A hard kill from
JENKINS-25550 works around it. Still, should behave better: should show what it is trying to resume, and a regular interruption should stop that. Currently you are given no information, and have to escalate from a regular interrupt, to a step termination, to a hard kill, and then also separately kill the unschedulable queue item.
By the design of pickle resolution, we cannot really recover the build, unfortunately. I argued during the initial design of Workflow that the node step’s state should include just the slave name and workspace path, and its onResume should be responsible for trying to get that workspace back (so that this step could handle stop gracefully, for example by throwing an exception up that the script could catch and handle); but Kohsuke Kawaguchi overrode me, insisting that the serialized program state should include a representation of the FilePath, and that script execution shall not resume until that pickle is successfully dehydrated (even if there were other branches able to proceed, etc.).

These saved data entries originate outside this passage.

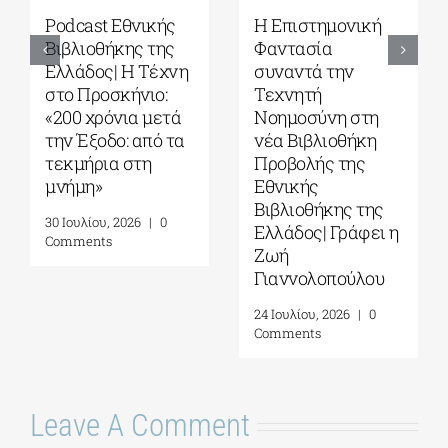
Podcast Εθνικής
Η Επιστημονική
Βιβλιοθήκης της
Φαντασία
Ελλάδος| Η Tέχνη
συναντά την
στο Προσκήνιο:
Τεχνητή
«200 χρόνια μετά
Νοημοσύνη στη
την Έξοδο: από τα
νέα Βιβλιοθήκη
τεκμήρια στη
Προβολής της
μνήμη»
Εθνικής
Βιβλιοθήκης της
30 Ιουλίου, 2026
|
0
Ελλάδος| Γράφει η
Comments
Ζωή
Γιαννολοπούλου
24 Ιουλίου, 2026
|
0
Comments
Leave A Comment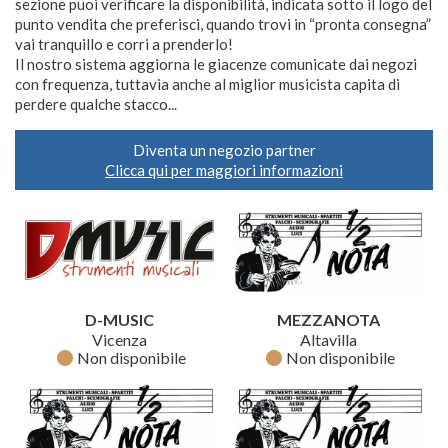
sezione puoi verificare la disponibilità, indicata sotto il logo del
punto vendita che preferisci, quando trovi in “pronta consegna”
vai tranquillo e corri a prenderlo!
Il nostro sistema aggiorna le giacenze comunicate dai negozi
con frequenza, tuttavia anche al miglior musicista capita di
perdere qualche stacco...
Diventa un negozio partner
Clicca qui per maggiori informazioni
D-MUSIC
MEZZANOTA
Vicenza
Altavilla
fiber_manual_record
fiber_manual_record
Non disponibile
Non disponibile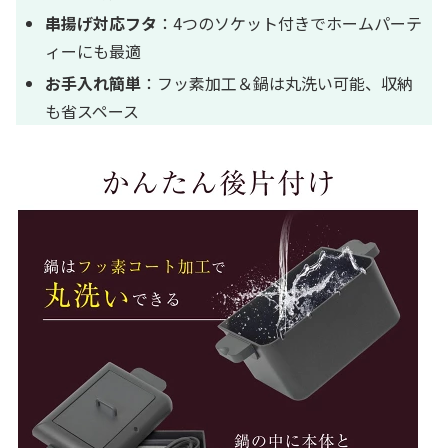
串揚げ対応フタ
：4つのソケット付きでホームパーテ
ィーにも最適
お手入れ簡単
：フッ素加工＆鍋は丸洗い可能、収納
も省スペース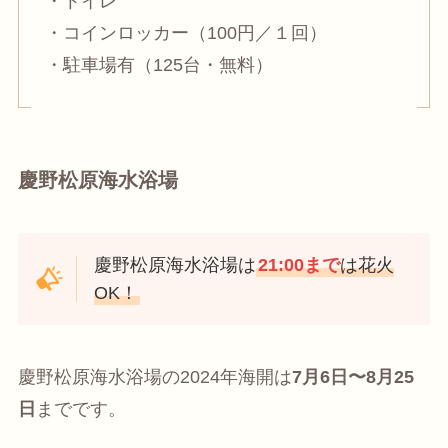
・トイレ
・コインロッカー（100円／１回）
・駐車場有（125台・無料）
慶野松原海水浴場
慶野松原海水浴場は
21:00まで
は花火
OK！
慶野松原海水浴場の2024年海開は
7月6日〜8月25
日
までです。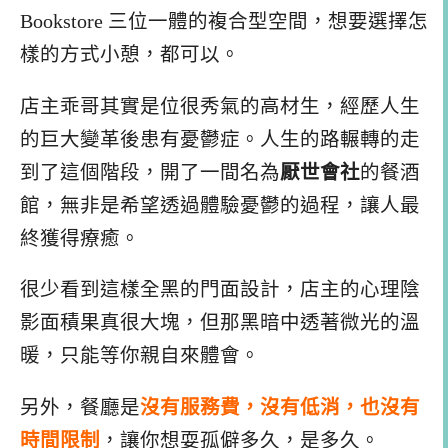
Bookstore 三位一體的複合型空間，想要選擇怎
樣的方式小憩，都可以。
店主乖哥其實是位很秀氣的高材生，經歷人生
的巨大變革後患有憂鬱症。人生的路輾轉的走
到了這個階段，開了一間名為
厭世會社
的餐酒
館，無非是希望透過體驗憂鬱的過程，讓人最
終獲得療癒。
很少看到這樣全黑的門面設計，店主的心理陰
影面積果真很大塊，但那黑暗中透著微光的溫
暖，只能等你親自來體會。
另外，餐廳是
沒有服務費，沒有低消，也沒有
時間限制
，讓你想耍孤僻多久，是多久。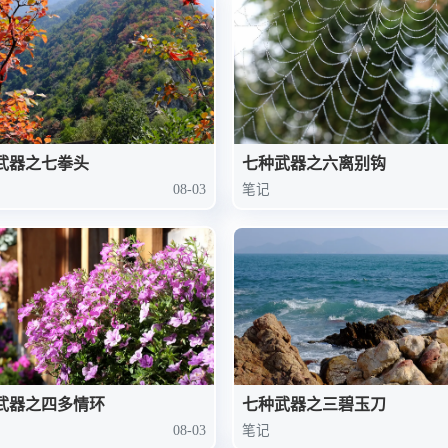
武器之七拳头
七种武器之六离别钩
08-03
笔记
武器之四多情环
七种武器之三碧玉刀
08-03
笔记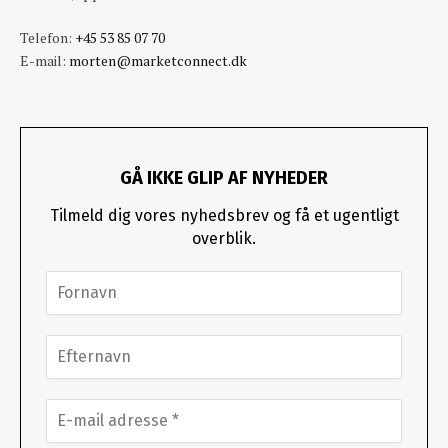
Telefon:
+45 53 85 07 70
E-mail:
morten@marketconnect.dk
GÅ IKKE GLIP AF NYHEDER
Tilmeld dig vores nyhedsbrev og få et ugentligt
overblik.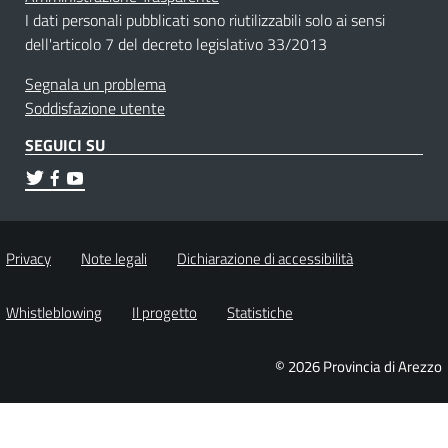
I dati personali pubblicati sono riutilizzabili solo ai sensi
dell'articolo 7 del decreto legislativo 33/2013
Segnala un problema
Soddisfazione utente
SEGUICI SU
Privacy
Note legali
Dichiarazione di accessibilità
Whistleblowing
Il progetto
Statistiche
© 2026 Provincia di Arezzo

So the best we can do is display more clearly what is wrong and offer a hard kill right away. W.r.t. to the queue item, PlaceholderTask.run can tell via StepContext.isReady that it is still being unpickled, but it cannot use that to differentiate the case of a normal startup when we are waiting for a sluggish slave to come back online; it cannot even find the Run to tell whether it was already aborted, since it cannot call get yet. Probably it will need to persist a Run.externalizableId to implement run, and use that also instead of accessControlled. If the Run turns out to be finished, it could use Queue.getItems(Task) to cancel itself, so that cleanup from the whole process reduces to pressing the stop button once on the console page or on the flyweight executor in the executor widget.